* [Given records]
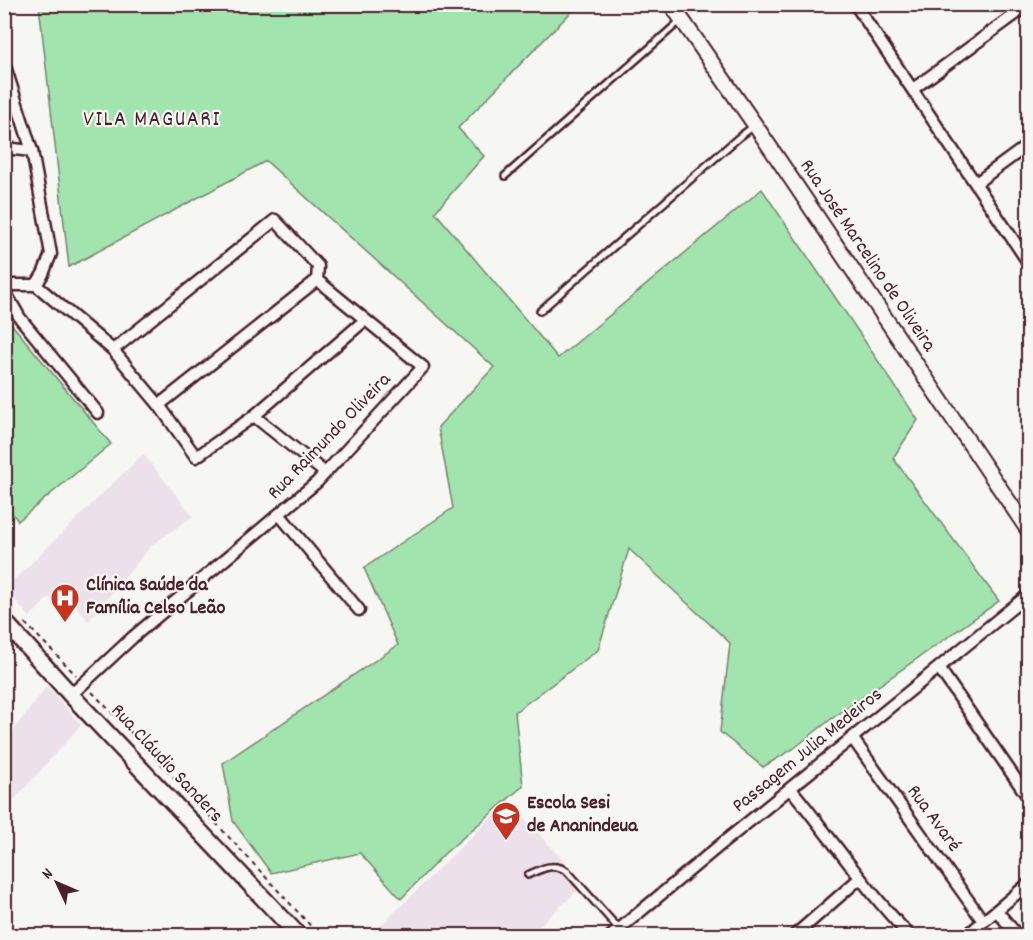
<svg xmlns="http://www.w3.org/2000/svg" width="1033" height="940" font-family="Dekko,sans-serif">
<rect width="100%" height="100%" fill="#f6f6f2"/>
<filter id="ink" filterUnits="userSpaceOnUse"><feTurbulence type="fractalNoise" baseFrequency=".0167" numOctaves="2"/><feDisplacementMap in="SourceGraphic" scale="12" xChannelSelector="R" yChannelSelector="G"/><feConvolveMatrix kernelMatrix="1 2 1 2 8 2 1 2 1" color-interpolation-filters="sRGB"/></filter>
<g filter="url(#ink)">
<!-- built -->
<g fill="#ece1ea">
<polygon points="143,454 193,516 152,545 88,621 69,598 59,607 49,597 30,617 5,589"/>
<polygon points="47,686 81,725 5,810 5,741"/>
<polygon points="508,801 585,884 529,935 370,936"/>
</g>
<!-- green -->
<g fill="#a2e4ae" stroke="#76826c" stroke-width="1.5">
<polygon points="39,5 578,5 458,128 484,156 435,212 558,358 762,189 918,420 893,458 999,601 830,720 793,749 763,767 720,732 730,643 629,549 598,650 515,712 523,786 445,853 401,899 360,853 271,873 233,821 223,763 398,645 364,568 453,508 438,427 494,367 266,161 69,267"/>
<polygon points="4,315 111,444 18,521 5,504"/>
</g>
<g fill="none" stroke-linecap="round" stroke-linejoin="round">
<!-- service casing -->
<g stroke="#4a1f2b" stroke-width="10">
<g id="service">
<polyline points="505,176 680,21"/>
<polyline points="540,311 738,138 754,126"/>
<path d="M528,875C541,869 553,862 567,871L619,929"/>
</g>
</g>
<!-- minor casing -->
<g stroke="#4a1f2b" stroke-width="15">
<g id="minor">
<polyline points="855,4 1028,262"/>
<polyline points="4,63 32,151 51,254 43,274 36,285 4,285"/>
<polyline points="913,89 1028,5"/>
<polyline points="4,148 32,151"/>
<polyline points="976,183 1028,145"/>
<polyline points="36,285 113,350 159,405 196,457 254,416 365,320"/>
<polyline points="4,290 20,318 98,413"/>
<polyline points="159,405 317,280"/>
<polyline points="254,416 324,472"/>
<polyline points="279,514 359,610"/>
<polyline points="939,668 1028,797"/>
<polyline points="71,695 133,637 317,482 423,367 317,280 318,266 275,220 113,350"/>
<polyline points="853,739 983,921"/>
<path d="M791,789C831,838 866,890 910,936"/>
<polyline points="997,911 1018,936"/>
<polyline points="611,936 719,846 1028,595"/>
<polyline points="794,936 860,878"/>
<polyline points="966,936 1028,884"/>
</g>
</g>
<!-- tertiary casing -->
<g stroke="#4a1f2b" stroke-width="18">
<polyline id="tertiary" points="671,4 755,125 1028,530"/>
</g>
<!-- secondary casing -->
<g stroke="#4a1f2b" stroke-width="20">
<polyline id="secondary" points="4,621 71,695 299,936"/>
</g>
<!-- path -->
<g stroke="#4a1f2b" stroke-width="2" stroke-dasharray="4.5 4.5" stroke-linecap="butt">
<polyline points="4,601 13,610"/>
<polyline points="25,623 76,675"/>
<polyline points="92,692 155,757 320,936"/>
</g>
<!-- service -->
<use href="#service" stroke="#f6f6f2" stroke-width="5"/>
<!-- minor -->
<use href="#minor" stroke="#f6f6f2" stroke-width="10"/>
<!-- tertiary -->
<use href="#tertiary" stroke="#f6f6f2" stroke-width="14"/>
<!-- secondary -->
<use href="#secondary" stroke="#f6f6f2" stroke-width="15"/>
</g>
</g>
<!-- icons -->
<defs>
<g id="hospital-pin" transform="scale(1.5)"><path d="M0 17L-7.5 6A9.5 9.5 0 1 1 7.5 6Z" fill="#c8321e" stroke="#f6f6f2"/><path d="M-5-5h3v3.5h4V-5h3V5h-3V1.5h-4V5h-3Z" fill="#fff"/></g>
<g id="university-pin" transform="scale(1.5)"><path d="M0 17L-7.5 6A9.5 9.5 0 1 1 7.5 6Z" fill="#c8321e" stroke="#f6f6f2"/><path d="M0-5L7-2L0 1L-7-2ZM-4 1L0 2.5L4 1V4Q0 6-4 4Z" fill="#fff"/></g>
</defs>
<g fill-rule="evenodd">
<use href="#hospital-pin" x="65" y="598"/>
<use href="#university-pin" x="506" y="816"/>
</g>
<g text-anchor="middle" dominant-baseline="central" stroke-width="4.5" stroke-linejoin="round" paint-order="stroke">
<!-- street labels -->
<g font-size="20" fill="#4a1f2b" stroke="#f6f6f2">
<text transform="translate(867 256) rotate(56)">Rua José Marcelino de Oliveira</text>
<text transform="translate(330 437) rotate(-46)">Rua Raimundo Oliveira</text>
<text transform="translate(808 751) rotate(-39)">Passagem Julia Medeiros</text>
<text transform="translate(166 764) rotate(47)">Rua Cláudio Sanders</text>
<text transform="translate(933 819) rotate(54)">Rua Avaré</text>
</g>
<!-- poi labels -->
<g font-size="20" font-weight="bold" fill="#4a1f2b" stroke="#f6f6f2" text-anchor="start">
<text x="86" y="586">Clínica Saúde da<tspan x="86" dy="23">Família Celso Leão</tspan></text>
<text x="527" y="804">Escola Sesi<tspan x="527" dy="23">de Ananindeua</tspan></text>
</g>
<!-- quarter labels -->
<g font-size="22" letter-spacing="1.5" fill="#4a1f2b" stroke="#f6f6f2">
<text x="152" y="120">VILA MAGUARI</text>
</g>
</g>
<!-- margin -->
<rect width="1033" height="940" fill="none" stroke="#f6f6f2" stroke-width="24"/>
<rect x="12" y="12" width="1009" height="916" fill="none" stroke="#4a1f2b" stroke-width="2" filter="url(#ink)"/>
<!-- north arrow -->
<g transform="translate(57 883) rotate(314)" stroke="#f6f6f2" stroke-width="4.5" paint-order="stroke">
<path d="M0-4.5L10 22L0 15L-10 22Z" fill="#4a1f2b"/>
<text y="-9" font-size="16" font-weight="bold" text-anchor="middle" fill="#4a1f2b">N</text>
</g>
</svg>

---

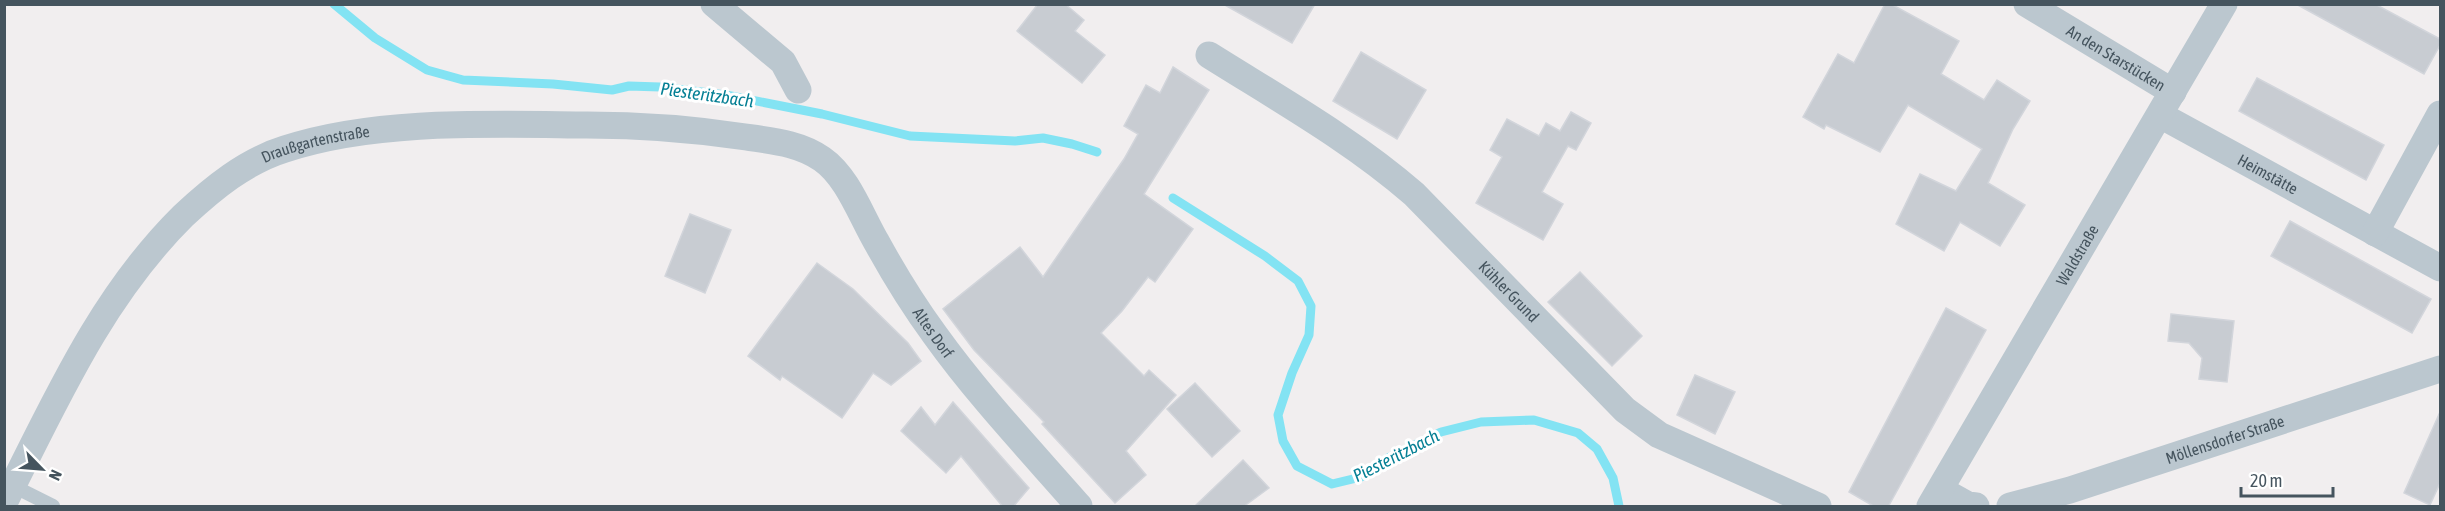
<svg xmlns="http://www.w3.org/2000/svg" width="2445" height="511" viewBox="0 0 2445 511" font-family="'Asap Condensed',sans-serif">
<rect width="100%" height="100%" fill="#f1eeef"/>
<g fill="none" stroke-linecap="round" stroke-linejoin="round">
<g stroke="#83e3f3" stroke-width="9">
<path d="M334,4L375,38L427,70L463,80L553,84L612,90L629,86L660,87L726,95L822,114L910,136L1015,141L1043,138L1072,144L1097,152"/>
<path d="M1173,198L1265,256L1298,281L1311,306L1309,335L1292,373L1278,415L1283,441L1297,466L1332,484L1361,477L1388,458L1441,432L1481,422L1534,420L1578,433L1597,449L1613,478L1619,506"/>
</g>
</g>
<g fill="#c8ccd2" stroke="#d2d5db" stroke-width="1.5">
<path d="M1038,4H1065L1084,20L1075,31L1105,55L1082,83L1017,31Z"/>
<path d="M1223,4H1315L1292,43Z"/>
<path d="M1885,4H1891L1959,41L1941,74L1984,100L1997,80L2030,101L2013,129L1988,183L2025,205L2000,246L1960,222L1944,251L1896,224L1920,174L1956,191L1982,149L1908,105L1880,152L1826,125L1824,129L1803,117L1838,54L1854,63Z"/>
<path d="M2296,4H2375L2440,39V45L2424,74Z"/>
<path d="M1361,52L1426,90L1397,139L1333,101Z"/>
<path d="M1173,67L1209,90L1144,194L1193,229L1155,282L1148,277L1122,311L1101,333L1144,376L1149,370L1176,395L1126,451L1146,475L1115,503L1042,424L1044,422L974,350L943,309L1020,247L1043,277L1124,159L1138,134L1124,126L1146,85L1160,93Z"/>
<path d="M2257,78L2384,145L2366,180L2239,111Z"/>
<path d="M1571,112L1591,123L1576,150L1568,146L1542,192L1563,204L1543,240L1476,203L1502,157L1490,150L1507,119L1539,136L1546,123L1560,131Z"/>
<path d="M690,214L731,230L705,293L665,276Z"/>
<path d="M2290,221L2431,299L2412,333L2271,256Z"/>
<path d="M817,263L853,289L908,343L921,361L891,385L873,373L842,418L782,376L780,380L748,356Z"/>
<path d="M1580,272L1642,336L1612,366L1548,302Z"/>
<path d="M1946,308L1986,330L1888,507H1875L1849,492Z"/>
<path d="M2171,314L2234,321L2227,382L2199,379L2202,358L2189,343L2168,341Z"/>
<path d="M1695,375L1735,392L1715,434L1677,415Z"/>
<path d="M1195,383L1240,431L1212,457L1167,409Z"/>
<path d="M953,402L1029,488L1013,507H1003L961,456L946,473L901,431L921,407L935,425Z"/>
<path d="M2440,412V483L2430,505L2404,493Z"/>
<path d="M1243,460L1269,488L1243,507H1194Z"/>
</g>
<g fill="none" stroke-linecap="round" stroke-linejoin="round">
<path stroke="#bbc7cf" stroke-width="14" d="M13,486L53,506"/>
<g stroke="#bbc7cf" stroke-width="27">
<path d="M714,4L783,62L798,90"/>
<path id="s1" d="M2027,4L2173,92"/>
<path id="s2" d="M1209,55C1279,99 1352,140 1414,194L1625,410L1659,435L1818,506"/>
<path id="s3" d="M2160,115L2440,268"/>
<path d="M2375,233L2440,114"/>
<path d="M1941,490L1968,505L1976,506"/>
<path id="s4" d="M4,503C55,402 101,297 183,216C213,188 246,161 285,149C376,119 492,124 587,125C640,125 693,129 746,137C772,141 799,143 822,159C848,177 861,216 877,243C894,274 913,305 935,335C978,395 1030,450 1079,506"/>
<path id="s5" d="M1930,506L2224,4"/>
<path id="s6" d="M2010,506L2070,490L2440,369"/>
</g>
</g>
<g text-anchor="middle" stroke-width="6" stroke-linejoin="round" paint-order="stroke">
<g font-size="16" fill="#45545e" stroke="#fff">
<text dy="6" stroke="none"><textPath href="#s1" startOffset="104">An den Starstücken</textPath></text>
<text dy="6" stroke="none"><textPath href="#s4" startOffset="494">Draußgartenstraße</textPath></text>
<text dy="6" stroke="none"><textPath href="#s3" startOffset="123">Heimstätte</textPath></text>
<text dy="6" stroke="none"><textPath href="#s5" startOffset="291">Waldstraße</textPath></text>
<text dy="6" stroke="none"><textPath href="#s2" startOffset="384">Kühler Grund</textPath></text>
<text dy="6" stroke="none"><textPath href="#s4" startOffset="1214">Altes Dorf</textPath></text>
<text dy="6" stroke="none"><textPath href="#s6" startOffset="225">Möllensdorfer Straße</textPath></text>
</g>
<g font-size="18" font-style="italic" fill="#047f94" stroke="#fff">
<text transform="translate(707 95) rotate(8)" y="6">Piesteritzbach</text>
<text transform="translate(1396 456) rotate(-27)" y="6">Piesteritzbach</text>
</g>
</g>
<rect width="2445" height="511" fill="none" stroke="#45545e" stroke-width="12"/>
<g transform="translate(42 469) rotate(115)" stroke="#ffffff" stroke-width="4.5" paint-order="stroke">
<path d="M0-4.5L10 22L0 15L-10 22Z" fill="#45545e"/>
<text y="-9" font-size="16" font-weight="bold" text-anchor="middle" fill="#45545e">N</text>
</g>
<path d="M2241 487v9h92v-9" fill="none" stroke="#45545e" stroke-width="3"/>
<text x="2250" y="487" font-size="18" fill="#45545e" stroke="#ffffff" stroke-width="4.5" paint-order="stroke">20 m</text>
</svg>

* [Exercise description] Check each line of the entries, and copy the ones that contain "weight".

* [Answer area]
<g font-size="20" font-weight="bold" fill="#4a1f2b" stroke="#f6f6f2" text-anchor="start">
<text y="-9" font-size="16" font-weight="bold" text-anchor="middle" fill="#4a1f2b">N</text>
<text y="-9" font-size="16" font-weight="bold" text-anchor="middle" fill="#45545e">N</text>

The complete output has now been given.